Bolivians Raise Hands to Sun to Usher in Aymara New Year

  • Bolivian President Evo Morales joins a ceremony marking the Aymara new year in Orinoca, June 21, 2017.

    Bolivian President Evo Morales joins a ceremony marking the Aymara new year in Orinoca, June 21, 2017. | Photo: EFE

Published 21 June 2017
Opinion

Quechuas and Aymaras hold two festivals annually for sowing and harvesting, which coincide with the summer and winter solstices.

As dawn broke over the city of Tiwanaku in Bolivia's La Paz on Wednesday, Indigenous Aymara raised their hands towards the first rays of the morning sun to welcome the Aymara New Year, 5525.

The celebrations in the religion of the Tiwanakota culture began at dawn in cold temperatures as followers warmed to the first rays of the winter solstice sun.

The celebration took place amid the ruins of the ancient city of Tiwanaku, with religious monuments such as the Akapana Pyramid and the Ponce monolith creating the backdrop for the festivities, which included dances and offerings to Mother Earth or Pachamama, so that crops and the earth will bear fruit in the new year.
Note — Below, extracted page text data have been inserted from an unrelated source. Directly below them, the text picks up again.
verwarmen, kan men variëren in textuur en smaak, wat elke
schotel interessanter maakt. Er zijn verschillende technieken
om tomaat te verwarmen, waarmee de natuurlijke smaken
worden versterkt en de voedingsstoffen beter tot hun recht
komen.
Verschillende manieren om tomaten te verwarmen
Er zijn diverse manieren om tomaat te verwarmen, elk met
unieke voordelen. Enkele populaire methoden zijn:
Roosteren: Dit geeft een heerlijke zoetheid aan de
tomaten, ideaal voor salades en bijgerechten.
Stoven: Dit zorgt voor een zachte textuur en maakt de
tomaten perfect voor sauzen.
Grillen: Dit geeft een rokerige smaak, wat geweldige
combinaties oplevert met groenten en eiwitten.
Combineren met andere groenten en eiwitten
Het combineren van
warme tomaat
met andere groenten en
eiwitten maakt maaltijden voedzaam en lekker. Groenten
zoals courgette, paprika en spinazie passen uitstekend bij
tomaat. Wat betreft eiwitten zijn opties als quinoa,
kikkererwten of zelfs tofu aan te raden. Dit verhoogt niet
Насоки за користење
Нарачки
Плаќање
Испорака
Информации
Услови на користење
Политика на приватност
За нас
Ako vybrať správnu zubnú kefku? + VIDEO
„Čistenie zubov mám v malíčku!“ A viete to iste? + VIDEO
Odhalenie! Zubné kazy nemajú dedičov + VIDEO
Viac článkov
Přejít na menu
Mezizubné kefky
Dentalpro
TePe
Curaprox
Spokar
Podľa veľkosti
Bolivian Vice-President Alvaro Garcia Linera was in attendance this year and led the ceremonies along with traditional Aymara religious priests.

The Aymara believe father sun "Al Tata Inti" gives his warmth to Earth on the New Year, heralding the onset of spring. In pre-Hispanic America, native people depended much on agriculture, and many of their rites are aimed at obtaining the blessing of the gods to ensure an abundant crop.

The calculation of the year 5525 results from the sum of the five cycles, each of which last a thousand years of social history of the original peoples until the arrival of Christopher Columbus in Abya Yala — present-day America — in 1492. Those 5,000 years plus 525 years of the arrival of the Spaniards total the 5,525 years.

Similar ceremonies are held in the northern hemisphere on this day where people celebrate the summer solstice in locations such as the U.K.'s Stonehenge.